[Task to carry out]:
Copy all the records exactly, but keep the pictures out of your version.

[Source data]:

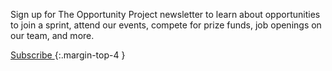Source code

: 
Sign up for The Opportunity Project newsletter to learn about opportunities to join a sprint, attend our events, compete for prize funds, job openings on our team, and more.

<a class="site-button usa-button usa-button--big usa-button--secondary" href="{{ site.contacts.mailing-list }}">
  Subscribe
</a>
{:.margin-top-4 }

[Completed task]:
Source code

: 
Sign up for The Opportunity Project newsletter to learn about opportunities to join a sprint, attend our events, compete for prize funds, job openings on our team, and more.

<a class="site-button usa-button usa-button--big usa-button--secondary" href="{{ site.contacts.mailing-list }}">
  Subscribe
</a>
{:.margin-top-4 }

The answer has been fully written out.